Dangerous stuff indeed, and definitely a higher safety priority than a kid with a burning sense of grievance and access to pop’s gun cabinet. 

Picoult says that the main issue behind the ban was a reference on a single page of the book to date rape, which objectors claimed made the book pornographic. “There was nothing gratuitous about it, it’s not porn,” Picoult said. “I think that some people are unhappy because it makes you look at the world in a different way. That’s what’s behind a lot of the bans.”

While the federal government cannot institute book bans itself, the election of the MAGA overlord to the presidency lends added legitimacy to those seeking to stifle the intellectual development of the nation’s children. There have already been examples of school librarians receiving death threats for speaking out against the censorship devastating their shelves. Take away the protective oversight of the federal government and there’s only one way this can go. 

With noises already emerging from the Trump camp about locking up people who have challenged or even disagreed with the MAGA playbook, the implications for the American publishing industry are ominous. While the thought of authors and editors being rounded up by law enforcement does seem far-fetched, even for Trump, surely nobody could have predicted that schools across the US would actively ban as many as 10,000 books in a year, mostly on entirely spurious grounds? 

America has always had a censorship problem – the annual Banned Books Week, which seeks to promote titles deemed unsuitable for American schools, dates all the way back to 1982 – but Trump’s win has legitimised and invigorated the anti-thinking sector of America’s right wing. 

Banning books from school libraries might seem like a minor issue among the problems facing the world today. But think about your own experiences, how childhood reading gave you an increased understanding and appreciation of the world, how it helped to make you the person you are today, how it gave context to the formation of your own opinions and enhanced the critical faculties that confirmed your view of the world. Not only that, remember the magical worlds that childhood reading created for you.

American children are facing the very real prospect of having those opportunities taken from them.

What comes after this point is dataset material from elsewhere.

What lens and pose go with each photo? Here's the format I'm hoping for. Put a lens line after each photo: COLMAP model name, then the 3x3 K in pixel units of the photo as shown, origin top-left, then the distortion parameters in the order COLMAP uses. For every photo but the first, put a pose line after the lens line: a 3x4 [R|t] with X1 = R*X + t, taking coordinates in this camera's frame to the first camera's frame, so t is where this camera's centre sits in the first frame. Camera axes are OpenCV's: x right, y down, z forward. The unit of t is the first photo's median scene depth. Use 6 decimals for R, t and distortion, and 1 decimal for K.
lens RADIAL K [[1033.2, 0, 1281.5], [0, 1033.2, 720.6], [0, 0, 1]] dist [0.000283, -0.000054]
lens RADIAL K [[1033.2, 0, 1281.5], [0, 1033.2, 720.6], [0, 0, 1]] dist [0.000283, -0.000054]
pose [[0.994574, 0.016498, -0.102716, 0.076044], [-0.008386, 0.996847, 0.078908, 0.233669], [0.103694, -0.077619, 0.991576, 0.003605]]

There is little subtlety and nuance in American discourse as it is and the world of American books already struggles enough in that regard.

The promotional material for Oprah Winfrey’s new books podcast, for example, suggests that Claire Keegan’s harrowing tale of a pregnant teenager being abused in a church-run shelter in 1980s Ireland, Small Things Like These, is “best savoured with a cup of Starbucks Christmas Blend… a perfect complement to a book set in the weeks leading up to the holiday season”.

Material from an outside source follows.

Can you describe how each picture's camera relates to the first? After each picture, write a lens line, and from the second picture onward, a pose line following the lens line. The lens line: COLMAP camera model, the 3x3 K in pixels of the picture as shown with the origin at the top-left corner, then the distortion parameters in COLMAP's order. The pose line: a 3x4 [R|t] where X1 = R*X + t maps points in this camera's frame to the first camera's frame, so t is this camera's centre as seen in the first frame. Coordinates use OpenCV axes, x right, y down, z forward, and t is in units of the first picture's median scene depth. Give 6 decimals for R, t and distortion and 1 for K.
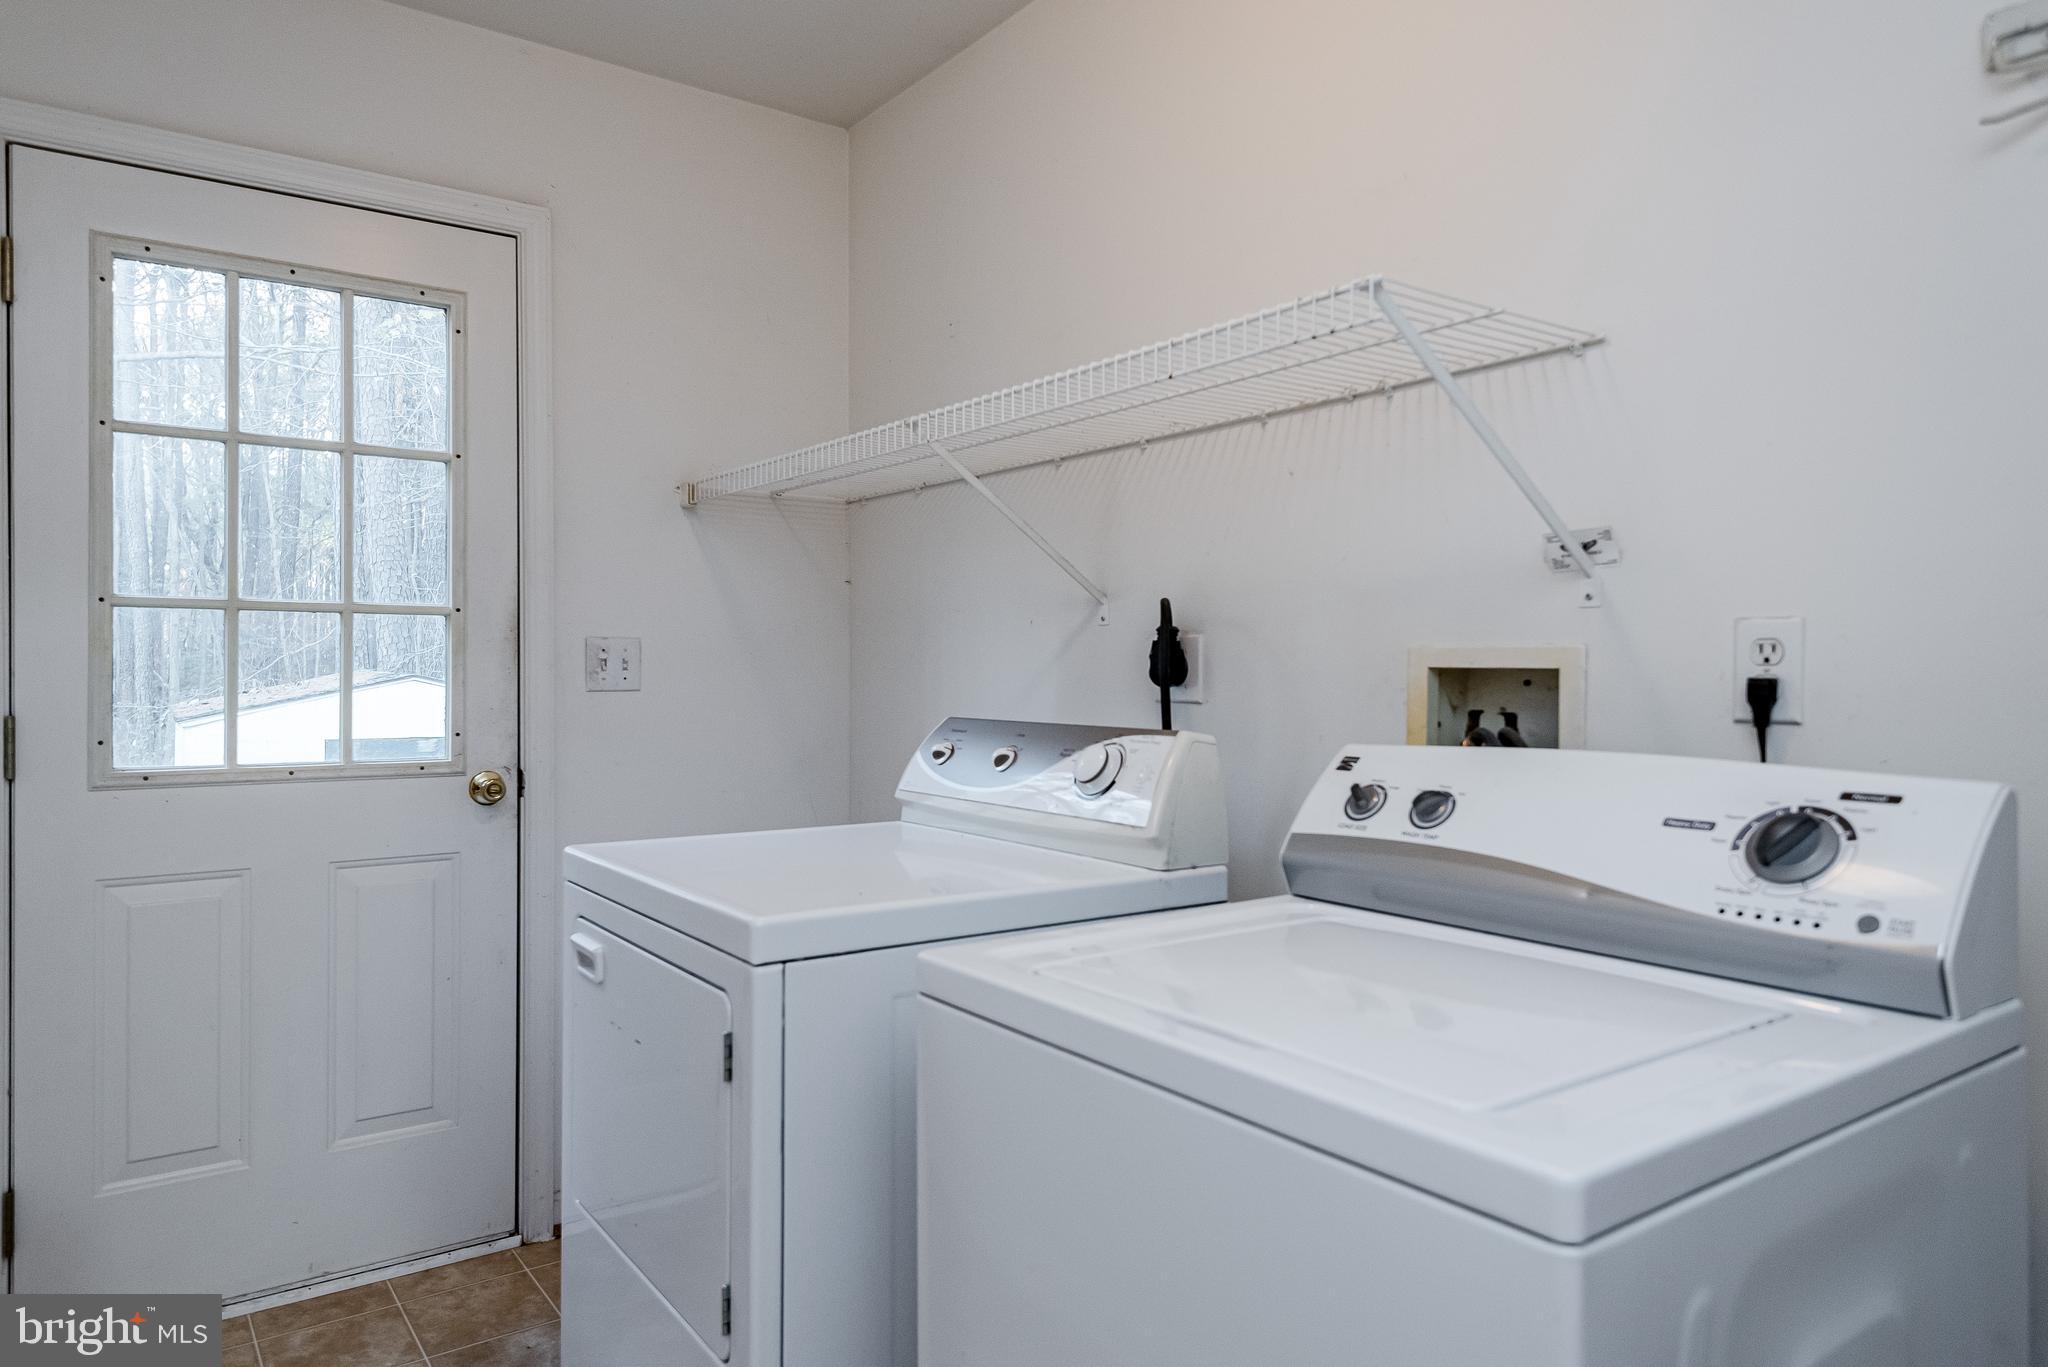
lens RADIAL K [[1300.0, 0, 1027.1], [0, 1300.0, 689.1], [0, 0, 1]] dist [0.033243, 0.004826]
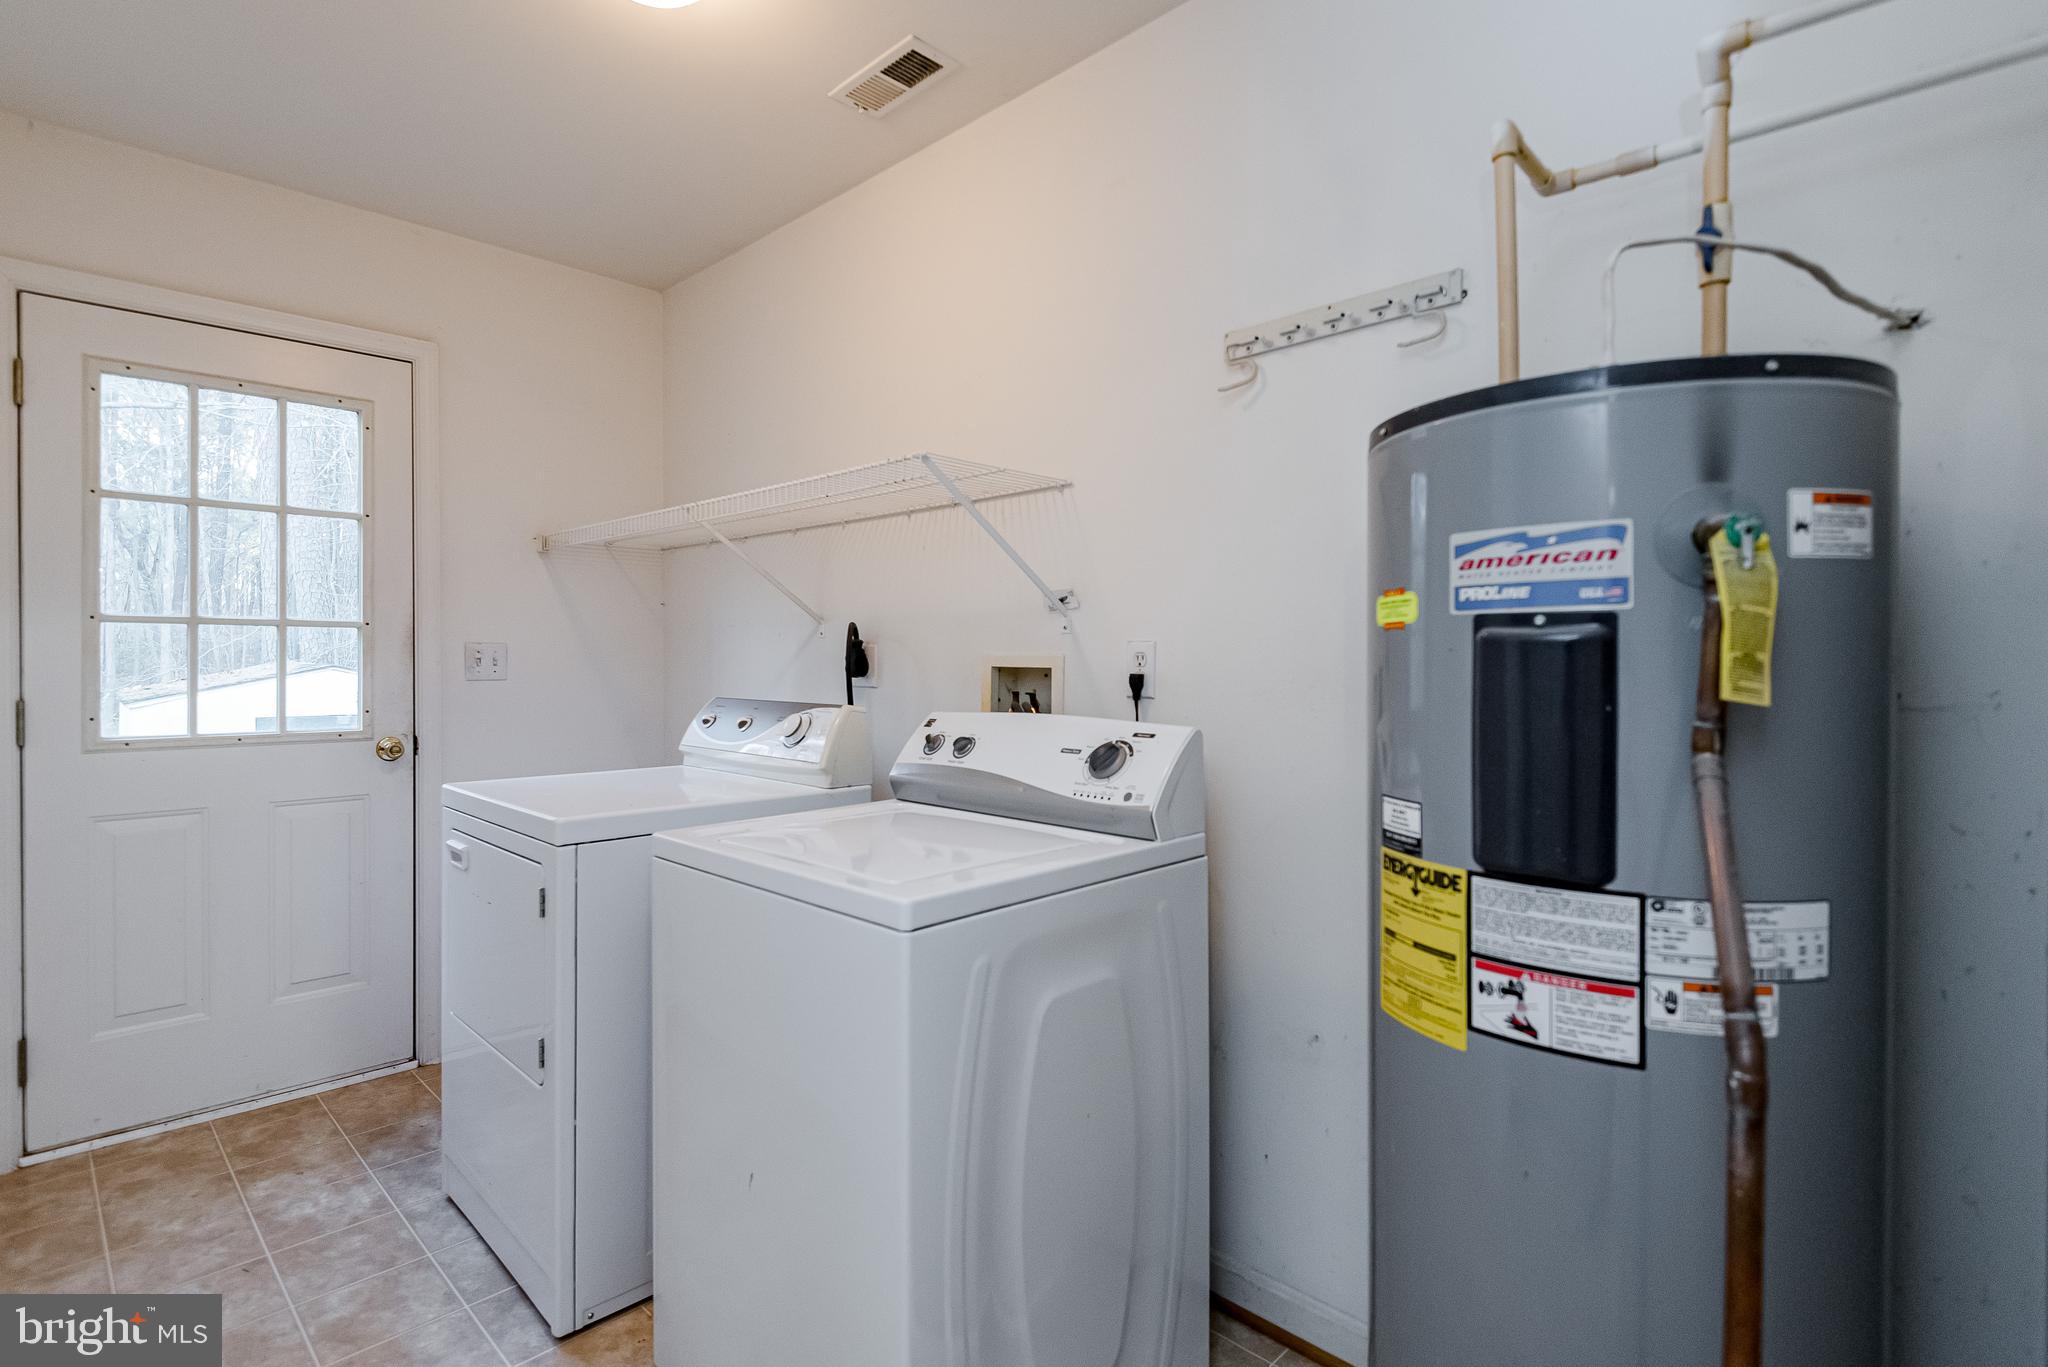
lens RADIAL K [[1000.1, 0, 1028.1], [0, 1000.1, 671.6], [0, 0, 1]] dist [0.016759, -0.005304]
pose [[0.986102, -0.002679, 0.166119, 0.103357], [0.002891, 0.999995, -0.001033, -0.006248], [-0.166116, 0.001499, 0.986105, -0.223920]]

Small Things Like These is exactly the kind of book that finds itself in the cultural crosshairs of the crackpot right in the US. That the reading habits of America’s children are at the behest of individuals so frightened of thinking, so terrified of opinions, so aghast at the thought of discussion that they would rather pretend certain books didn’t exist, is an awful prospect. As of this month they have the perfect national government to help them achieve exactly that. 

If only books had the same kind of built-in protection system as those currently on display in New York. As works of art the text inside does not correspond with the titles on the covers because these are, after all, books that don’t exist. Curator Reid Byers explains that: “if you open one of these books it will protect itself by turning immediately into something else”.